Le maréchal charge maintenant à la tête de ses escadrons de cuirassiers. Les chevaux s'abattent. Un aide de camp crie que le maréchal a eu son cinquième cheval tué sous lui ! Que recherche-t-il, la mort ? Les charges se succèdent. Les chevaux épuisés par la course arrivent lentement sur les fusils et les canons anglais qui les taillent en pièces.
- Le malheureux ! s'écrie Napoléon. C'est la seconde fois depuis avant-hier qu'il compromet le sort de la France.
Mais il faut le soutenir, tenter de s'emparer de cette ferme de la Haie-Sainte et, au-delà du plateau Saint-Jean, de la ferme du mont Saint-Jean. Coûte que coûte.
Il sent que les événements se succèdent et s'imposent à lui. Où est Grouchy ? Il se tourne vers Soult. Le message pour Grouchy a-t-il été porté ? Par combien d'officiers ?
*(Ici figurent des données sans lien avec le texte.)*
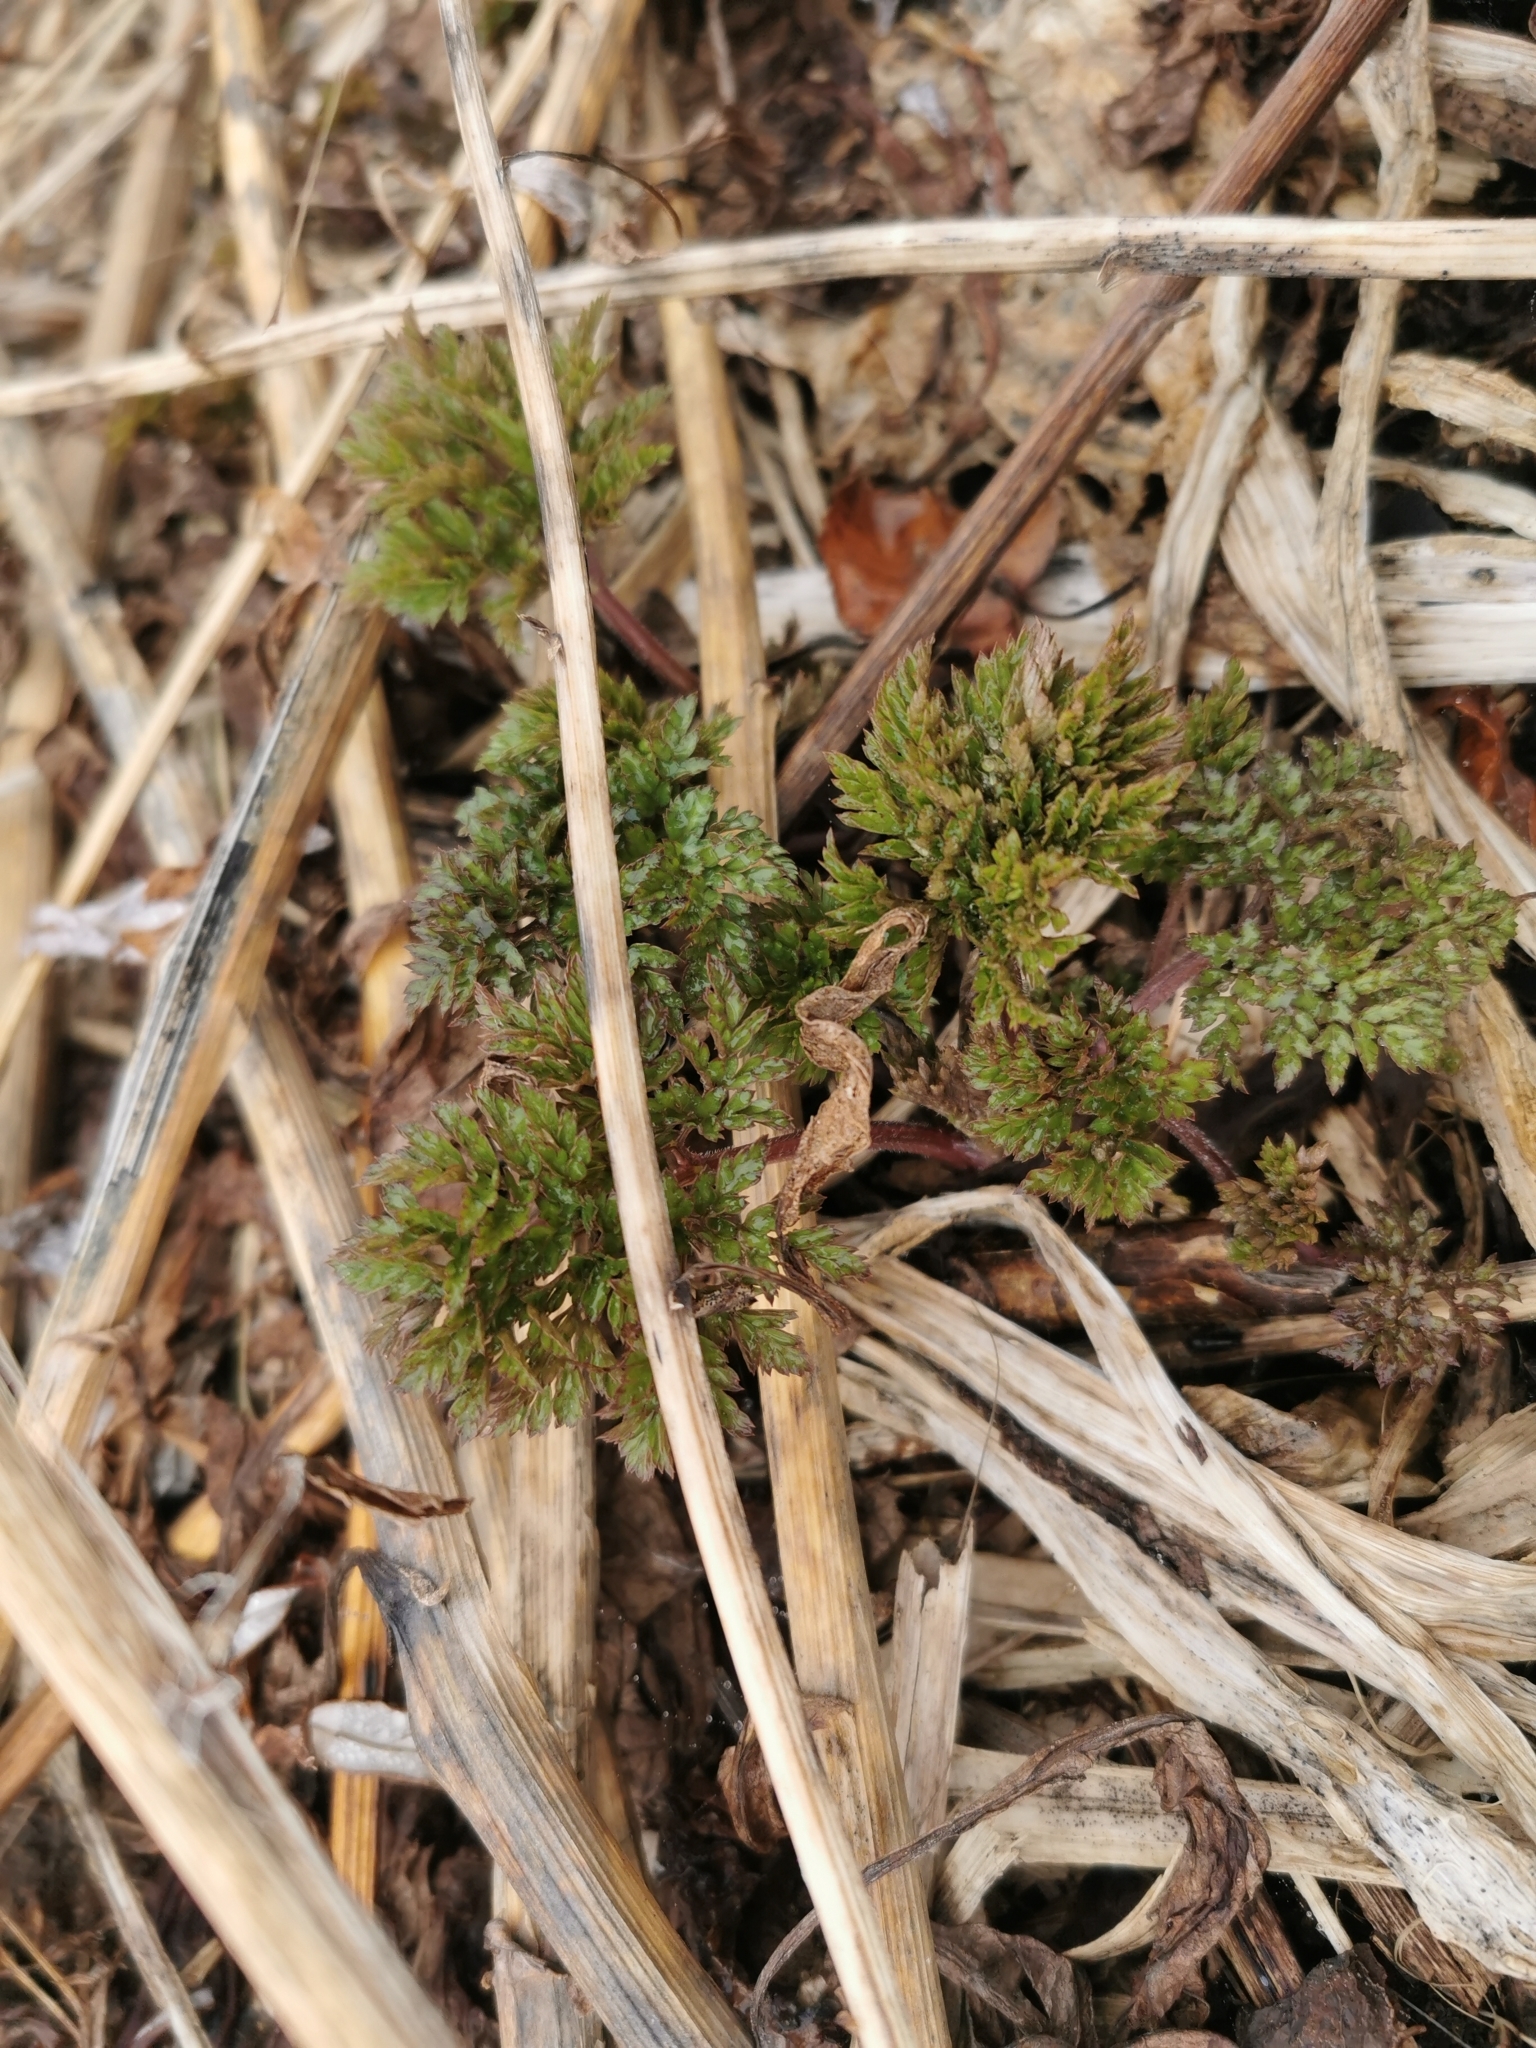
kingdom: Plantae
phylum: Tracheophyta
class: Magnoliopsida
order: Apiales
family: Apiaceae
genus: Anthriscus
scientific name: Anthriscus sylvestris
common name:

Napoléon fait lentement avancer son cheval vers la Garde. Les bonnets à poil sont alignés, immobiles, le fusil sur le bras.
Il va faire donner la Jeune Garde d'abord, afin qu'elle contienne ces Prussiens qui ne sont plus qu'à trois kilomètres de la ferme de la Belle-Alliance et risquent d'enfoncer tout le flanc droit.
Il voit les grenadiers se mettre en place, tambour en tête.
Puis l'artillerie prussienne se déchaîne. Il aperçoit les flammes qui s'élèvent au-dessus du village de Plancenoit. La Jeune Garde l'a pris. Mais les Prussiens déferlent à nouveau par milliers.
La Vieille Garde, alors.
Il va vers les grenadiers.
- Mes amis, vous voilà arrivés au moment suprême. Il ne s'agit pas de tirer. Il faut joindre l'ennemi corps à corps, et, avec la pointe de vos baïonnettes, le précipiter dans le ravin d'où il est sorti et d'où il menace l'armée, l'Empire, la France.
Ils s'ébranlent. Ils vont reprendre Plancenoit, il en est sûr. Mais combien d'hommes resteront pour l'attaque principale vers le nord contre Wellington et le plateau du mont Saint-Jean ?
Le jour baisse. L'incendie de Plancenoit éclaire le crépuscule. Un aide de camp blessé murmure qu'on s'y est battu au corps à corps, fusillé à bout portant. Comme à Ligny.
Il écoute. Il faut jouer le tout pour le tout. Percer le front anglais avec ce qui reste de la Vieille Garde.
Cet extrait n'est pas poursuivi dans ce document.